There is always a somewhat arbitrary restriction. It's not unreasonable to also take other people into account besides the user wanting to enter his special snowflake name.

account42 7 months ago | parent | prev [-]

No one is being oppressed. Having to use an ASCII version of your name is literally a non-issue unless you WANT to be offended.

Maybe also think of the other humans that will need to read and retype the name. Do you expect everyone to understand and be able to type all characters? That's not reasonable. The best person to normalize the name to something interoperable is the user himself, so make him do it at data entry.

mabster 7 months ago | parent [-]

I was saying the exact same thing about how I don't understand why people get offended when they have to transcribe their name to use Hanzi!

We should have a world vote to settle which alphabet we use.

rob74 7 months ago | parent | prev [-]

> but the vendor will argue that nobody else allows characters like that in their name inputs

...and maybe they will even link to this page to support that statement! But, seeing that most of the pages are German, I bet they do accept the usual German "special" letters (ÄÖÜß) in names?

account42 7 months ago | parent [-]

So?
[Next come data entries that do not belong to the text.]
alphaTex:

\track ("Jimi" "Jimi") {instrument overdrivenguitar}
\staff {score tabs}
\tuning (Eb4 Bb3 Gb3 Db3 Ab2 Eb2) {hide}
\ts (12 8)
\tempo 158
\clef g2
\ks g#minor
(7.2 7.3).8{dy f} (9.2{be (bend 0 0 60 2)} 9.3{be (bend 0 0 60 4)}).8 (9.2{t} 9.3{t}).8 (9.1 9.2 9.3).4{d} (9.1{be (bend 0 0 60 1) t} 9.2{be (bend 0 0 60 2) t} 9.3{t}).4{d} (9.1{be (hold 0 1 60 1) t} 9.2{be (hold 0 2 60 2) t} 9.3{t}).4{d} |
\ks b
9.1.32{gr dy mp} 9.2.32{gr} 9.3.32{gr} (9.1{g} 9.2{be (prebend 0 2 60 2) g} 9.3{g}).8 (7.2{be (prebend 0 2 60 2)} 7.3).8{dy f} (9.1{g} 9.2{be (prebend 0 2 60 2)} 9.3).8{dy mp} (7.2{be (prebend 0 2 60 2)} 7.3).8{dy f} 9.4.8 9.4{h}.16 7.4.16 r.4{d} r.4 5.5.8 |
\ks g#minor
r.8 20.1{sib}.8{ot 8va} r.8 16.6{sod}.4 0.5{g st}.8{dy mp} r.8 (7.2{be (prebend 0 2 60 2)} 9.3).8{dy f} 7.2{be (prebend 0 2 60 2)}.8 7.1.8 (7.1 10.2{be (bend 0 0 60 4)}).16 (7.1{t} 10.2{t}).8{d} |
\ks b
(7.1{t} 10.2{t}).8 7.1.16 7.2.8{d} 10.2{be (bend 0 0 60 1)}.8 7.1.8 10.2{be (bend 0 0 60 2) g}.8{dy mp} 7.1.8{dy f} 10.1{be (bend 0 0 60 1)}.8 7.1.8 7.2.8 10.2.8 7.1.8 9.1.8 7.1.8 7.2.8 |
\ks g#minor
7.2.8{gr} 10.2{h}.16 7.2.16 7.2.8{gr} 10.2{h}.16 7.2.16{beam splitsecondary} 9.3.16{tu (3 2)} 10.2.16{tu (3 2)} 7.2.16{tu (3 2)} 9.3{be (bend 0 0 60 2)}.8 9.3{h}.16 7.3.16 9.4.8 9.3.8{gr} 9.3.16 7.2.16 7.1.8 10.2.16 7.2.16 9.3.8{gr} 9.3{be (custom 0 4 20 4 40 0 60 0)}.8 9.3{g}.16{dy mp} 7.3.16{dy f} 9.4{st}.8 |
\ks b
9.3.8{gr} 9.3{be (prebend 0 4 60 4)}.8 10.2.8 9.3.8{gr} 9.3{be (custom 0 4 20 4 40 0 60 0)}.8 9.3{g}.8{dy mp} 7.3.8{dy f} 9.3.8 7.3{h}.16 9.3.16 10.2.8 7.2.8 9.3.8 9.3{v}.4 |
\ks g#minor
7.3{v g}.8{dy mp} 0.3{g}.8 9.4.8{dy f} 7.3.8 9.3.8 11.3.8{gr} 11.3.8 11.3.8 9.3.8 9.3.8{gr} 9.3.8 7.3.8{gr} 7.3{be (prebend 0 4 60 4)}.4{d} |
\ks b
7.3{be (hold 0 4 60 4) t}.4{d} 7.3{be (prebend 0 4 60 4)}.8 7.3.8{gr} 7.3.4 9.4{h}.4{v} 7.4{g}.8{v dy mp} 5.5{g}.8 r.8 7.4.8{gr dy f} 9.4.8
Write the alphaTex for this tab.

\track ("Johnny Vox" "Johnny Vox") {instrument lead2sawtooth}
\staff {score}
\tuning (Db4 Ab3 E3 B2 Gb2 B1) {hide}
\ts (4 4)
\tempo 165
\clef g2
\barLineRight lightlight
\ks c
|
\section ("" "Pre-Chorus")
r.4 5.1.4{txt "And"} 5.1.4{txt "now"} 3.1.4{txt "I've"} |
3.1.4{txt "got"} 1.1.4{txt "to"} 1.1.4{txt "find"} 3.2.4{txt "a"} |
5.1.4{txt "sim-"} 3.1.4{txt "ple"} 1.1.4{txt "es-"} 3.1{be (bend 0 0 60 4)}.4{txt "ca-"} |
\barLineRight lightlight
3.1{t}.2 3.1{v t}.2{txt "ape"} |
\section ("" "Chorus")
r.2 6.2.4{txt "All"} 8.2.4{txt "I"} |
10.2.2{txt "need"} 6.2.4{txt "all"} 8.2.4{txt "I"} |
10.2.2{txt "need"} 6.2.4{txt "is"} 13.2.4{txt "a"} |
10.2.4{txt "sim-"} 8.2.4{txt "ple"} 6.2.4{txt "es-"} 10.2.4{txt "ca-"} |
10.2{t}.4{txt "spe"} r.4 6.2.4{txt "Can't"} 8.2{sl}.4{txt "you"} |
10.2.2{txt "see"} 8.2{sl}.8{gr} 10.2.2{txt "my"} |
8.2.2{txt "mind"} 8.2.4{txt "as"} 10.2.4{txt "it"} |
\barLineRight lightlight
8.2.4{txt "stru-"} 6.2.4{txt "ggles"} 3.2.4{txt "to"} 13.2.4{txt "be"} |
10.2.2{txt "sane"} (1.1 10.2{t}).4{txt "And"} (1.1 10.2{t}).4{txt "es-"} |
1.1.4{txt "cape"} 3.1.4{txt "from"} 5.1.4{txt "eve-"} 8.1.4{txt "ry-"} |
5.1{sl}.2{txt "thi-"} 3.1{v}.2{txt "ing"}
Have you considered that the names may need to be eventually processed by people who understand the German alphabet but not all French accents (and certinly won't be able to type Hanzi or arabic or whatever else you expect everyone to support)? Will every system they interact with be able to deal with arbitrary symbols. Does the font of their letterhead support every script?

It's reasonable to expect a German company to deal with German script, less reasonable to expect them to deal with literally every script that someone once thought would be funny to include in Unicode.